## [Task description]
Please, could you print all the lines below exactly, leaving out the pictures?

Data excerpts
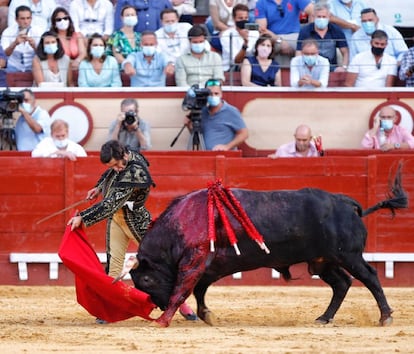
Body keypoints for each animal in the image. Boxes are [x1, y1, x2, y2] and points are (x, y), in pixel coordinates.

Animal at [130, 167, 408, 328]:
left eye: (147, 279)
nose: (159, 306)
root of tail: (347, 203)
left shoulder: (194, 262)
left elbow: (182, 291)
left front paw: (162, 321)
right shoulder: (207, 268)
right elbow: (199, 291)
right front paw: (206, 315)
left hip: (349, 255)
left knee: (369, 276)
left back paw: (385, 316)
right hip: (322, 261)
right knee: (342, 283)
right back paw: (324, 318)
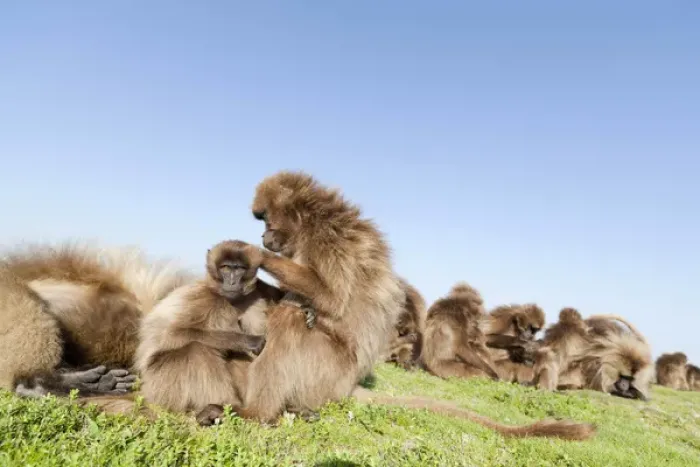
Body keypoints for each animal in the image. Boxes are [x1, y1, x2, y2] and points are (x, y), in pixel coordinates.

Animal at [195, 171, 595, 441]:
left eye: (265, 220)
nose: (264, 235)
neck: (314, 221)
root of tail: (346, 386)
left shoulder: (327, 239)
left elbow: (332, 298)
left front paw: (253, 254)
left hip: (325, 372)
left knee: (291, 320)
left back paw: (256, 414)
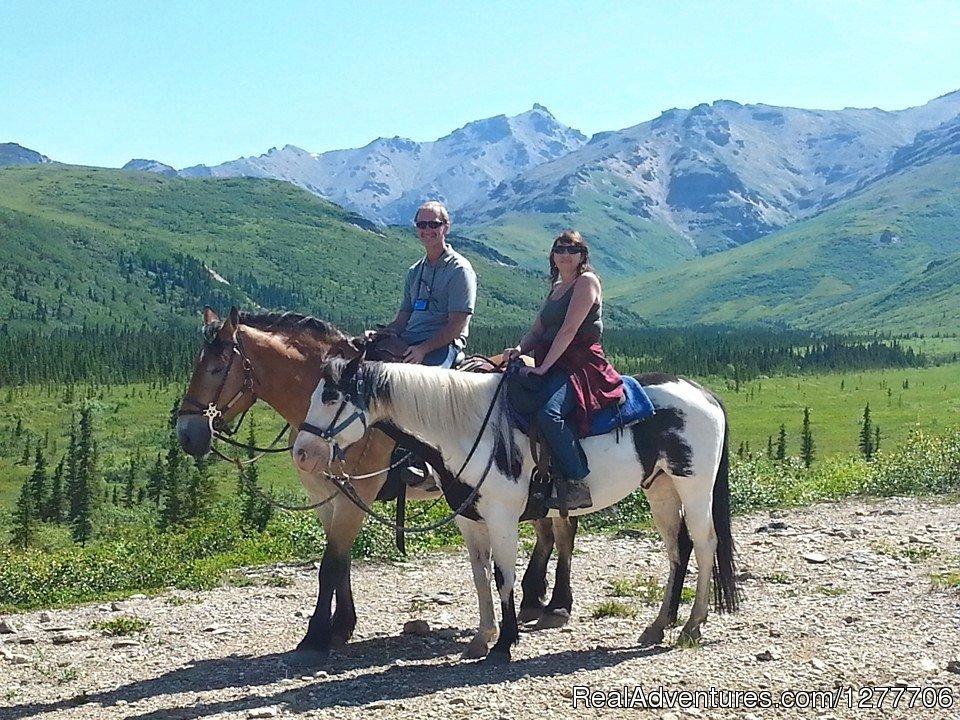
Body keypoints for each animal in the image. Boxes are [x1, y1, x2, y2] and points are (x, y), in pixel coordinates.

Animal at [173, 306, 576, 660]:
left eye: (216, 368)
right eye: (194, 366)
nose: (187, 435)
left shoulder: (357, 493)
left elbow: (331, 565)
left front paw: (316, 636)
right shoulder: (326, 496)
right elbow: (340, 561)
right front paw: (341, 627)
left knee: (563, 532)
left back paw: (558, 604)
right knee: (546, 533)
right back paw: (531, 599)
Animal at [296, 358, 740, 660]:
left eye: (331, 397)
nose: (302, 453)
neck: (466, 429)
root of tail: (704, 394)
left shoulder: (502, 517)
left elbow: (503, 576)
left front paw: (505, 644)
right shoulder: (469, 520)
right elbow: (480, 578)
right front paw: (482, 638)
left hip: (693, 487)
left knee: (704, 543)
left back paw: (692, 626)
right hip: (660, 488)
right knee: (678, 549)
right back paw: (659, 626)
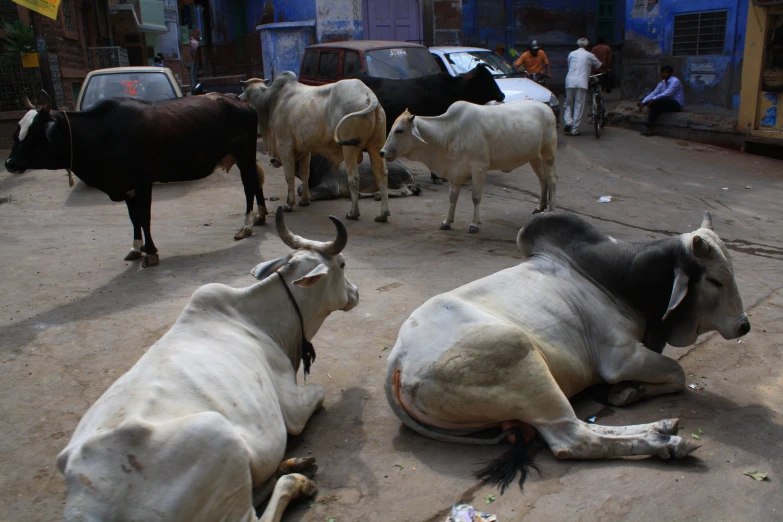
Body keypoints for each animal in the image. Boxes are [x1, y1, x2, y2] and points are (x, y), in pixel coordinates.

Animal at [56, 208, 360, 520]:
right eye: (343, 264)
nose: (356, 292)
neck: (263, 319)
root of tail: (88, 503)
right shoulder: (293, 409)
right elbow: (319, 393)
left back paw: (293, 465)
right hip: (220, 442)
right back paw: (297, 480)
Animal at [237, 71, 388, 221]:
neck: (270, 102)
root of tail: (367, 93)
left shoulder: (284, 145)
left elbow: (289, 175)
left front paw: (289, 204)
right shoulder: (304, 149)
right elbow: (305, 173)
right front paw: (305, 200)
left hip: (349, 147)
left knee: (354, 177)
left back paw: (353, 213)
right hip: (376, 146)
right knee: (381, 174)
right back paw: (382, 214)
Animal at [380, 100, 556, 231]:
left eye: (400, 130)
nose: (382, 152)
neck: (449, 133)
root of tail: (546, 107)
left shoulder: (478, 169)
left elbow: (476, 197)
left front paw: (474, 224)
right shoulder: (455, 172)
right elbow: (452, 197)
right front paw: (447, 221)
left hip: (548, 154)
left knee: (552, 180)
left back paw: (551, 211)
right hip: (534, 157)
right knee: (542, 180)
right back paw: (540, 207)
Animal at [388, 209, 752, 490]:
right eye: (715, 280)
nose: (744, 326)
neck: (623, 282)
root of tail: (399, 359)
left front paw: (630, 392)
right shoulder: (620, 359)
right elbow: (678, 372)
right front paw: (631, 391)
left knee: (574, 426)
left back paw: (659, 427)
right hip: (523, 363)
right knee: (572, 438)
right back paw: (665, 442)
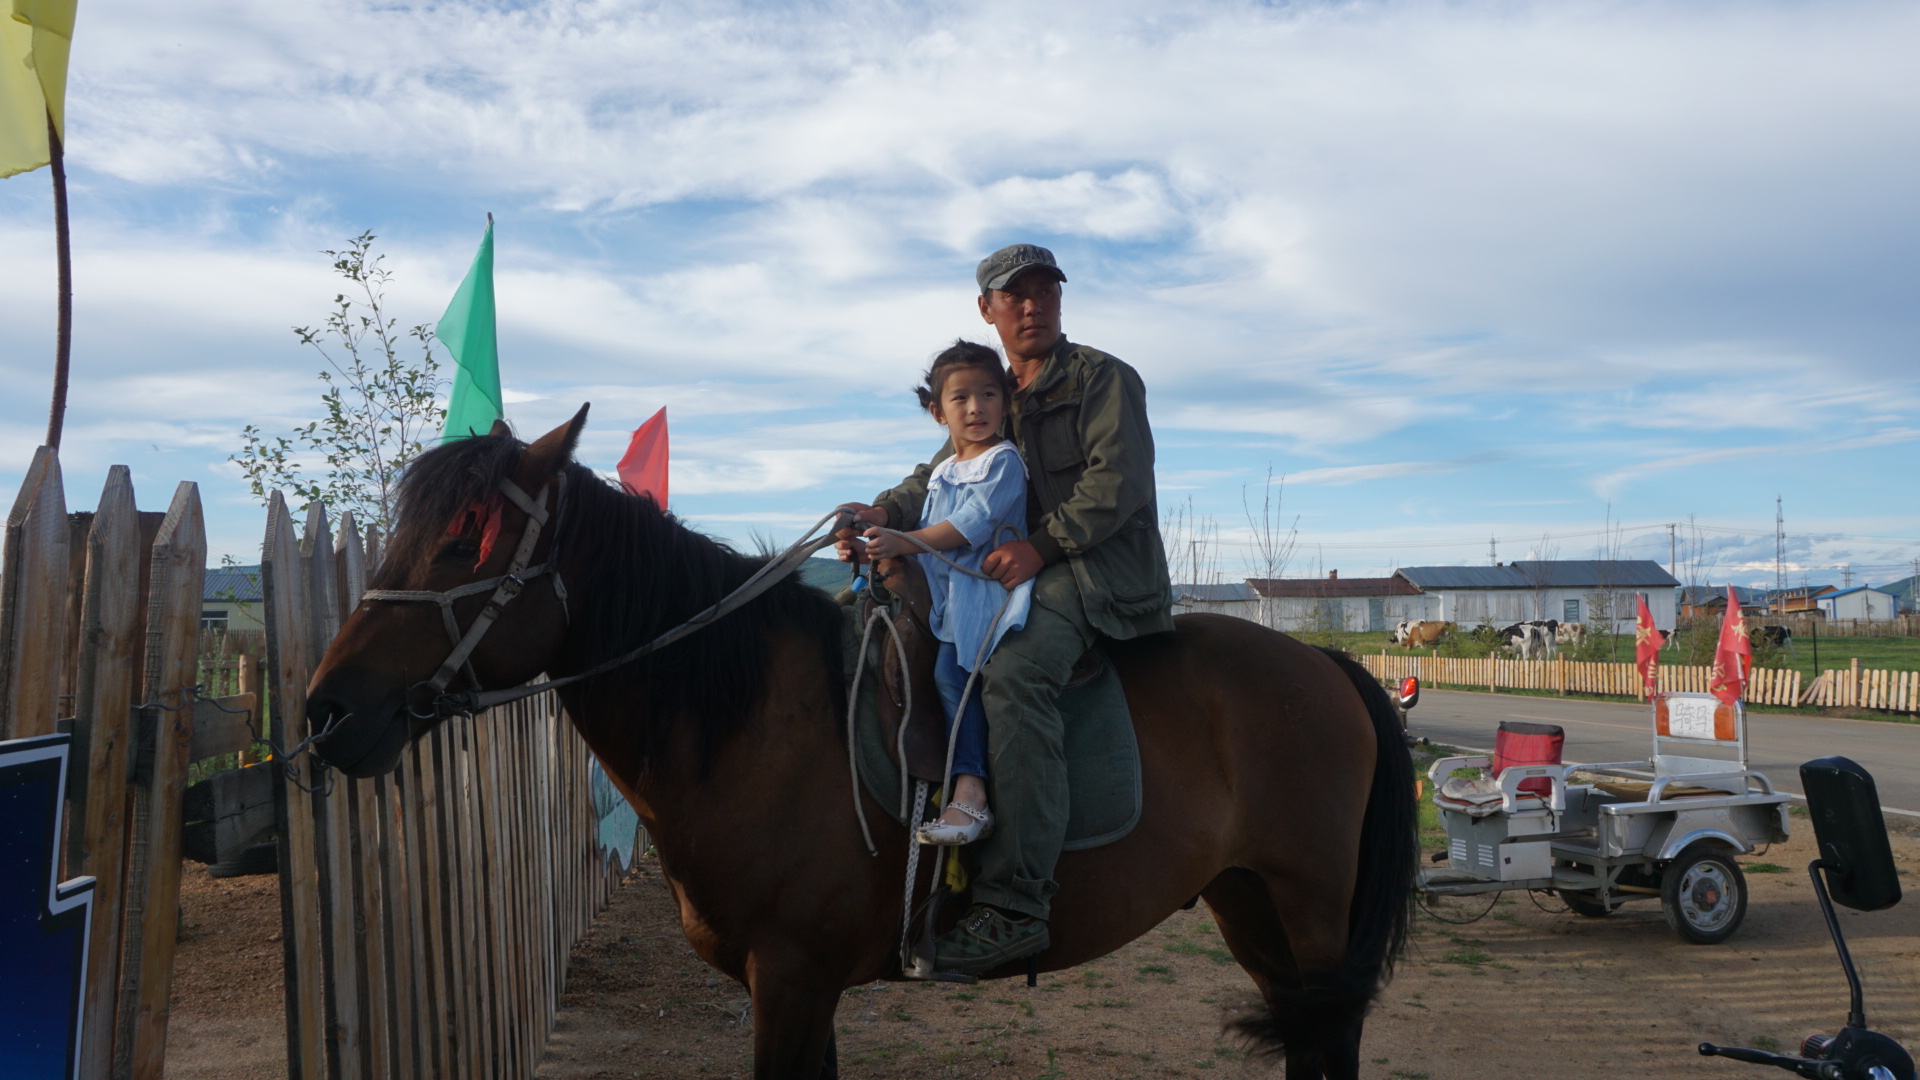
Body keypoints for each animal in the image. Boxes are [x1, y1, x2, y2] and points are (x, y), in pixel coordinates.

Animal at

## [Reply]
Body keypoints for each animal in the image. Boxes are [x1, y1, x2, y2] and points are (x, y), in pixel coordinates.

Animal at [130, 167, 408, 328]:
left eye: (147, 279)
nose: (159, 306)
root of tail: (347, 203)
left shoulder: (194, 262)
left elbow: (182, 291)
left front paw: (162, 321)
right shoulder: (207, 268)
right elbow: (199, 291)
right front paw: (206, 315)
left hip: (349, 255)
left knee: (369, 276)
left back paw: (385, 316)
right hip: (322, 261)
right knee: (342, 283)
right back paw: (324, 318)
Body keypoints for each animal in the image. Boxes are [x1, y1, x2, y2] and points are (x, y), in pixel coordinates.

Animal at [195, 171, 595, 441]:
left eye: (265, 220)
nose: (264, 235)
neck: (314, 221)
root of tail: (346, 386)
left shoulder: (327, 239)
left elbow: (332, 298)
left front paw: (253, 254)
left hip: (325, 372)
left knee: (291, 320)
left back paw: (256, 414)
Body keypoints for each animal in the image. Boxes are [x1, y1, x2, y2] and points are (x, y), in pixel coordinates.

Animal at [173, 306, 576, 660]:
left eye: (216, 368)
right eye: (194, 366)
nose: (187, 435)
left shoulder: (357, 493)
left elbow: (331, 565)
left front paw: (316, 636)
right shoulder: (326, 496)
right elbow: (340, 561)
right front paw: (341, 627)
left knee: (563, 532)
left back paw: (558, 604)
right knee: (546, 533)
right back paw: (531, 599)
Animal at [296, 358, 740, 660]:
left eye: (331, 397)
nose: (302, 453)
neck: (466, 429)
root of tail: (704, 394)
left shoulder: (502, 517)
left elbow: (503, 576)
left front paw: (505, 644)
right shoulder: (469, 520)
right elbow: (480, 578)
right front paw: (482, 638)
left hip: (693, 487)
left knee: (704, 543)
left back paw: (692, 626)
right hip: (660, 488)
right knee: (678, 549)
right back paw: (659, 626)
Body keypoints for each animal in the image. Boxes are [x1, y1, x2, y2] and points are (x, y), in pixel coordinates.

Animal at [56, 208, 360, 520]:
right eye: (343, 264)
nose: (356, 292)
neck: (263, 319)
root of tail: (88, 503)
right shoulder: (293, 409)
right elbow: (319, 393)
left back paw: (293, 465)
right hip: (220, 442)
right back paw: (297, 480)
Animal at [237, 71, 388, 221]:
neck: (270, 102)
root of tail: (367, 93)
left shoulder: (284, 145)
left elbow: (289, 175)
left front paw: (289, 204)
right shoulder: (304, 149)
right elbow: (305, 173)
right front paw: (305, 200)
left hip: (349, 147)
left knee: (354, 177)
left back paw: (353, 213)
right hip: (376, 146)
right knee: (381, 174)
right back paw: (382, 214)
Animal at [380, 100, 556, 231]:
left eye: (400, 130)
nose: (382, 152)
neck: (449, 133)
root of tail: (546, 107)
left shoulder: (478, 169)
left elbow: (476, 197)
left front paw: (474, 224)
right shoulder: (455, 172)
right elbow: (452, 197)
right front paw: (447, 221)
left hip: (548, 154)
left knee: (552, 180)
left back paw: (551, 211)
right hip: (534, 157)
right knee: (542, 180)
right back paw: (540, 207)
Animal at [388, 209, 752, 490]:
right eye: (715, 280)
nose: (744, 326)
neck: (623, 282)
root of tail: (399, 359)
left front paw: (630, 392)
right shoulder: (620, 359)
right elbow: (678, 372)
right front paw: (631, 391)
left knee: (574, 426)
left back paw: (659, 427)
right hip: (523, 363)
right knee: (572, 438)
right back paw: (665, 442)
Body keypoints for each animal in the image. Boxes are [x1, y1, x2, y2] and points are (x, y), in pixel coordinates.

Animal at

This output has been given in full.